DEFINITION of Insurance Fraud

Insurance fraud is an illegal act on the part of either the buyer or seller of an insurance contract. Insurance fraud from the issuer (seller) includes selling policies from non-existent companies, failing to submit premiums and churning policies to create more commissions. Buyer fraud can include exaggerated claims, falsified medical history, post-dated policies, viatical fraud, faked death or kidnapping, and murder.

BREAKING DOWN Insurance Fraud

Insurance fraud is an attempt to exploit an insurance contract. Insurance is meant to protect against risks, not to serve as a vehicle to enrich the insured. Although insurance fraud by the policy issuer does occur, the majority of cases have to do with the policyholder attempting to receive more money by exaggerating a claim. More sensational instances, such as faking one's death or committing murder for the insurance money, are comparatively rare.

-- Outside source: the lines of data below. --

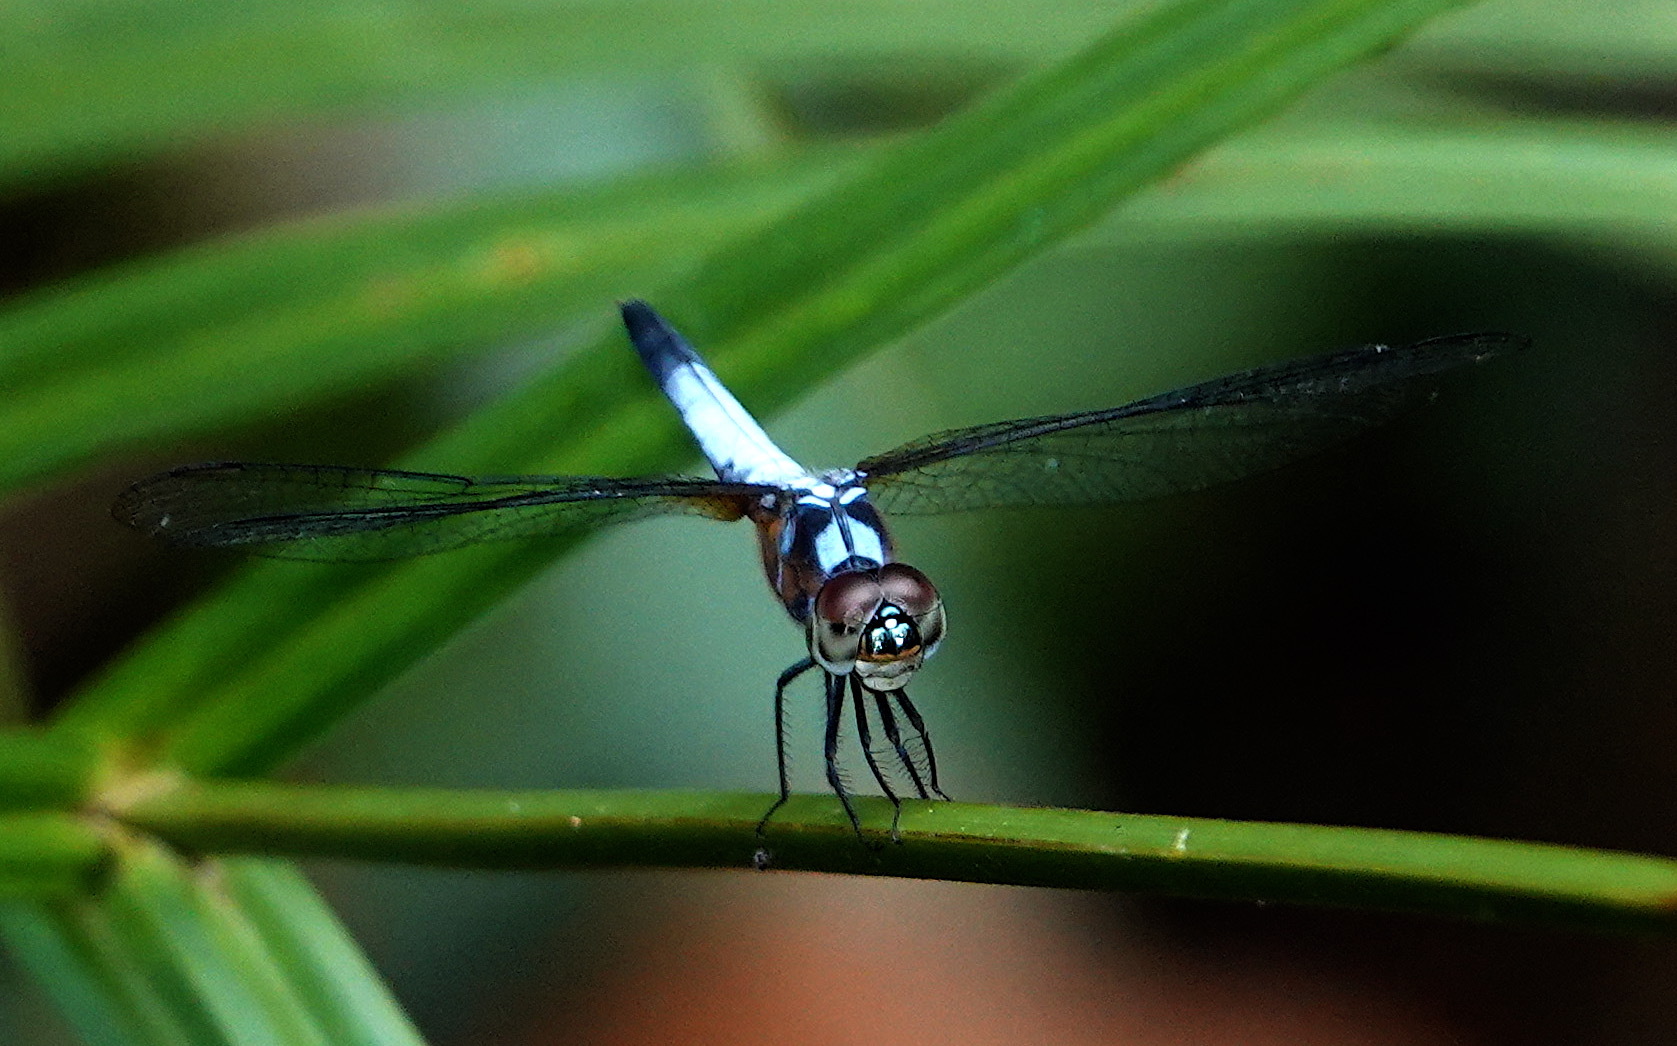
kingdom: Animalia
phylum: Arthropoda
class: Insecta
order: Odonata
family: Libellulidae
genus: Brachydiplax
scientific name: Brachydiplax chalybea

Types of Insurance Fraud Schemes

Attempts to illegally reap funds from insurance policies can take on a variety of forms and methods. Insurance fraud with automobiles, for instance, may include disposing of a vehicle and then claiming it was stolen in order to receive a settlement payment or a replacement vehicle. The original vehicle could be secretly sold to a third party, abandoned in a remote location, intentionally destroyed by fire, or pushed into a river or lake in order to dispose of it. In particular, if the owner sells the vehicle, they would seek to profit by pocketing the cash, and then claim the vehicle was stolen in order to receive further compensation.

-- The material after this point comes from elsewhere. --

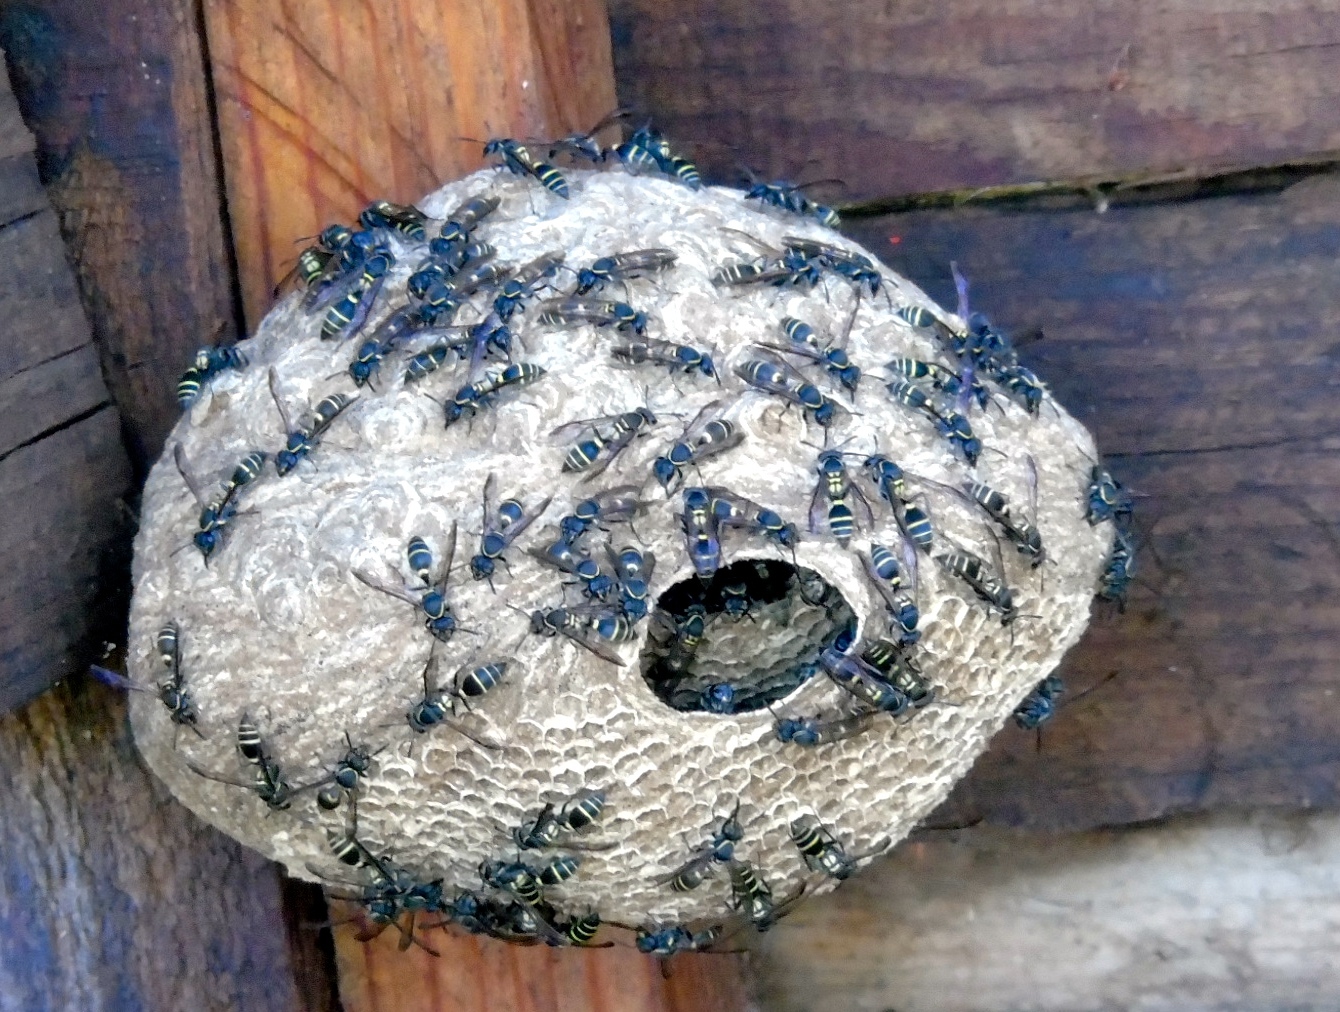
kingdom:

The owner of a vehicle might attempt to cut the costs of insurance premiums by using a false registration. If the vehicle owner lives in an area designated with a high rate on premiums, because of recurring car theft in the neighborhood or other reasons, they might try to register the vehicle in a different area in order to lower their premiums.

Repair work on a vehicle could also become a source of insurance fraud. For example, a repair shop that is expecting payment from the insurer might charge for extensive work, but then use cheap or even fake replacements. They might also overcharge the insurer by overstating the extent of the repairs that are needed.

One of the downsides of insurance fraud is that the heightened cost of dealing with such problems is passed along by insurers to their customers. According to the Federal Bureau of Investigation, more than $40 billion annually is lost to non-health insurance fraud.